━━ Page extract ━━

Skip to content

stt_push.py stt

This example shows push-mode Speech-to-Text. The application owns the audio source, reads a WAV file in small chunks, and feeds each chunk to the recognizer with push.

STT support is a TrulyNatural-only feature. On builds that do not include STT, the sample prints "STT not supported" and exits successfully.

Instructions

  1. Set up the sample project environment:

    cd ~/Sensory/TrulyNaturalSDK/7.8.0-pre.2/sample/python
    uv venv
    uv sync
    
  2. Run the sample:

    uv run src/stt_push.py
    

    On STT-capable builds, the sample prints the final recognition result.

Code

Available in this TrulyNatural SDK installation at ~/Sensory/TrulyNaturalSDK/7.8.0-pre.2/sample/python/src/stt_push.py

stt_push.py

"""Push-mode Speech-To-Text for the TrulyNatural SDK Python binding.

Loads the automotive STT model and feeds a WAV file into the
session in 480-byte chunks via ``Session.push``, printing each
``RESULT_EVENT`` as it arrives. This is the streaming counterpart
to ``hello_world.py``'s pull-mode ``set_stream`` + ``run`` loop:
the application owns the audio source and decides when to feed
samples in, which is the right shape for live audio, network
streams, or any other producer that does not look like a file.

Modelled on ``tests/test_snsr.py::test_Session_push_spotter`` and
``::test_Session_run_stt_reset`` from the ``snsr`` binding test
suite.

STT support is a TrulyNatural-only feature. On builds that do not
include it (notably TrulyHandsfree), the script prints a clear
"STT not supported" line and exits 0 so it composes cleanly with
the SDK's acceptance test.

━━━

◆ Tasks for this exercise
A – Answer these questions from the push-mode Speech-to-Text page:
(i) What size are the chunks the script feeds into the session?
(ii) What does the sample print on builds that do not include STT?
(iii) Which command runs the sample?
B – Rewrite the push-mode Speech-to-Text page from "1. Set up the" to "final recognition result.", replacing "final recognition result" with "complete recognition result".
C – Continue the push-mode Speech-to-Text page after its last sentence.
The records have nothing to do with the page above.

━━ Given information ━━

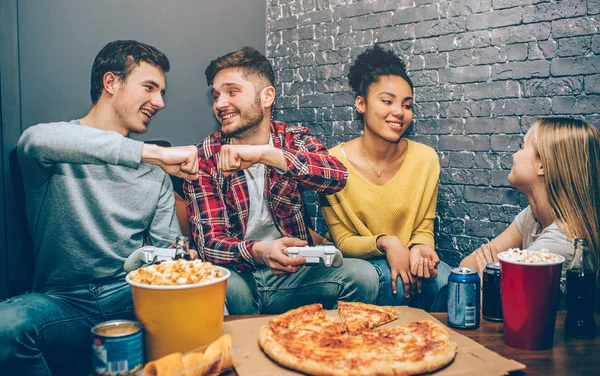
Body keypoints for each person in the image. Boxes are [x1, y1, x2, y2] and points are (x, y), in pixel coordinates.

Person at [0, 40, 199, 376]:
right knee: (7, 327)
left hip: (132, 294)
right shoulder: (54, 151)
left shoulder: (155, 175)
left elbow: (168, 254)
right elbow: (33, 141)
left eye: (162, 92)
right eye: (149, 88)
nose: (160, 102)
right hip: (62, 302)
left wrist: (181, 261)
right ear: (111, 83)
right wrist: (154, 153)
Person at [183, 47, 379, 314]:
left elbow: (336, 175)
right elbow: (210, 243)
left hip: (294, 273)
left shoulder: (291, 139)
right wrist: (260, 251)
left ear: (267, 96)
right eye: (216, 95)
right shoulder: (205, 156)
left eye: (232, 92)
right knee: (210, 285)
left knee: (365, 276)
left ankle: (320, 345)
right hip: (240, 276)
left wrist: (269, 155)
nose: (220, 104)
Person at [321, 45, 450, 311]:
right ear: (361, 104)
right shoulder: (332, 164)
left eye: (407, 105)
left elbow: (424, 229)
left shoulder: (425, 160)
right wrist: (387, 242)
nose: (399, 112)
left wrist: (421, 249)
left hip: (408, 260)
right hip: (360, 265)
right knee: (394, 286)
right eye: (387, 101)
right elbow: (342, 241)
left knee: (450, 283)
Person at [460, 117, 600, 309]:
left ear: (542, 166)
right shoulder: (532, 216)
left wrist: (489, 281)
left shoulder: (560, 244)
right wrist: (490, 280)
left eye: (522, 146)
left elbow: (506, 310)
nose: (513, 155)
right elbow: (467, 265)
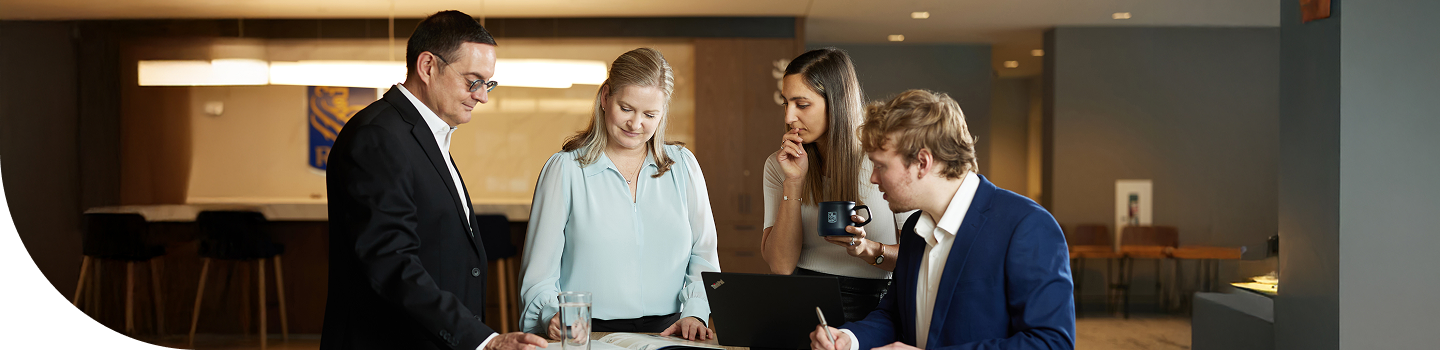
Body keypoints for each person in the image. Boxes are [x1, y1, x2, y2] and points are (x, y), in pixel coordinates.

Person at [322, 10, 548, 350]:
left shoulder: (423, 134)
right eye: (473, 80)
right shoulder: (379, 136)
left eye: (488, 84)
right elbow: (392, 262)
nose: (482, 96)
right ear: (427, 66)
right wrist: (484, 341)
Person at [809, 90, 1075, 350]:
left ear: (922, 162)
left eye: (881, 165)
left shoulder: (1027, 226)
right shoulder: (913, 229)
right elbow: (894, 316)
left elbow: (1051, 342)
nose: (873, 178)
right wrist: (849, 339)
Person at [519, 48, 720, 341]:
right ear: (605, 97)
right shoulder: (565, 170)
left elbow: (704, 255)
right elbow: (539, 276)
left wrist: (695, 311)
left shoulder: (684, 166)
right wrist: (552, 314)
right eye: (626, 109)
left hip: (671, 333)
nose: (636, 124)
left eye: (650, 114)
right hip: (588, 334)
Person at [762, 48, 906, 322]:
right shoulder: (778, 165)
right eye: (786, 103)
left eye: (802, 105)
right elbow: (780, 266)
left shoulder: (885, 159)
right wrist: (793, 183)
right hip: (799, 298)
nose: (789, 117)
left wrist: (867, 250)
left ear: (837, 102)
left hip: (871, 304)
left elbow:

━━━

◆ Response list
A –
(i) 480 bytes.
(ii) "STT not supported"
(iii) uv run src/stt_push.py

B –
1. Set up the sample project environment:

    cd ~/Sensory/TrulyNaturalSDK/7.8.0-pre.2/sample/python
    uv venv
    uv sync
    
  2. Run the sample:

    uv run src/stt_push.py
    

    On STT-capable builds, the sample prints the complete recognition result.

C –
Usage::

    uv run src/stt_push.py [--sdk-root PATH]
"""

from __future__ import annotations

import argparse
import sys
from pathlib import Path

import snsr


MODEL = "stt-enUS-automotive-medium-2.3.15-pnc.snsr"
AUDIO = "voice-genie-set-cruise-control.wav"
CHUNK_BYTES = 480
CUSTOM_VOCAB = "voice genie, set cruise control"


def default_sdk_root() -> Path:
    return Path(__file__).resolve().parents[3]


def parse_args(argv: list[str] | None = None) -> argparse.Namespace:
    parser = argparse.ArgumentParser(description=__doc__.splitlines()[0])
    parser.add_argument(
        "--sdk-root",
        type=Path,
        default=default_sdk_root(),
        help="TrulyNatural SDK install root (default: auto-detect)",
    )
    return parser.parse_args(argv)


def stt_supported() -> bool:
    """Return True if the loaded ``snsr`` build supports STT.

    ``STT_SUPPORT`` is a session-level int setting; we open a
    transient session purely to query it and close it before
    loading the actual STT model.
    """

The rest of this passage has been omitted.